Hacker News new | ask | show | jobs
by d4rti 1320 days ago
Stuff I've used:

  - Prophet - seems to be the current 'standard' choice
  - ARIMA - Classical choice
  - Exponential Moving Average - dead simple to implement, works well for stuff that's a time series but not very seasonal
  - Kalman/Statespace model - used by Splunk's predict[1] command (pretty sure I always used LLP5)
I did some anomaly detection work, in business transactions, and found the best way was to create a sort of ensemble model, where we applied all the models, and kept any anomalies, then used simple rules to only alert on 'interesting' anomalies, like:

  - 2-3 anomalies in a row
  - high deviation from expected
  - multiple models all detected anomaly
To improve signal vs noise.

[1] :https://docs.splunk.com/Documentation/Splunk/9.0.1/SearchRef...

2 comments

> - 2-3 anomalies in a row

> - high deviation from expected

> - multiple models all detected anomaly

This is basically what statistical process control charts do for you. If you haven't learned about it already, I can recommend looking it up!

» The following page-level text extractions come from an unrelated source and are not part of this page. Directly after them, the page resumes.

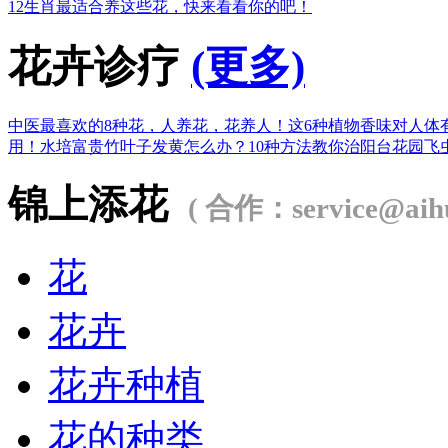
12生肖最适合养这些花，快来看看你的吧！
花卉诊疗
(更多)
中医最喜欢的8种花，人养花，花养人！
这6种植物香味对人体
用！
水培富贵竹叶子发黄怎么办？
10种方法教你治阳台花园飞
锦上添花
( 合作：service@aihu
花
花卉
花卉种植
花的种类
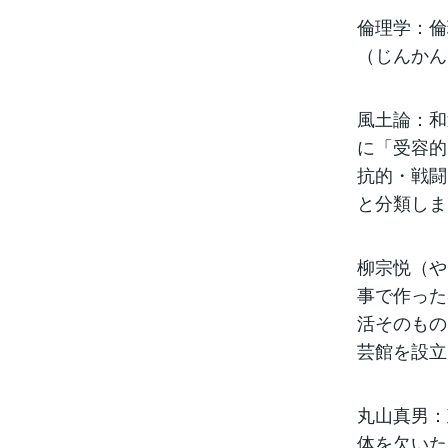
倫理学：倫
（じんかん
風土論：和
に「受容的
抗的・戦闘
と分類しま
柳宗悦（や
事で作った
活そのもの
芸館を設立
丸山真男：
体を欠いた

Statistical process control always seemed like some thing that would benefit me in my work, but I don't know anything about it. I have looked up random Wikipedia articles, but that's all I know. Do you know of any more "serious" learning resources in that area?
I think the most succinct intro I have found is Donald Wheeler's Understanding Variation.

I've long wanted to write an open article series for someone like you but never gotten around to it. There's so much information out there, but you sort of have to piece it together on your own, which is suboptimal.

You know what? I finally bit the bullet thanks to your comment: https://news.ycombinator.com/item?id=33507217
I don't know what you've been using Prophet for but I found it to be very brittle.
Yup, as per my other comment (https://news.ycombinator.com/context?id=33448802), fbprophet is largely tuned for a few years of somewhat regular business data sampled daily (e.g. sales per day). Outside its comfort zone (e.g. if you have monthly, or hourly/minutely data, or step changes / level shifts) it can fall apart pretty quickly. But its comfort zone happens to be very popular in business settings.

To be fair, it's pretty hard to create generic models that are can robustly handle any random time series.

Fair enough, when I was working with monthly sales, it was pretty bad.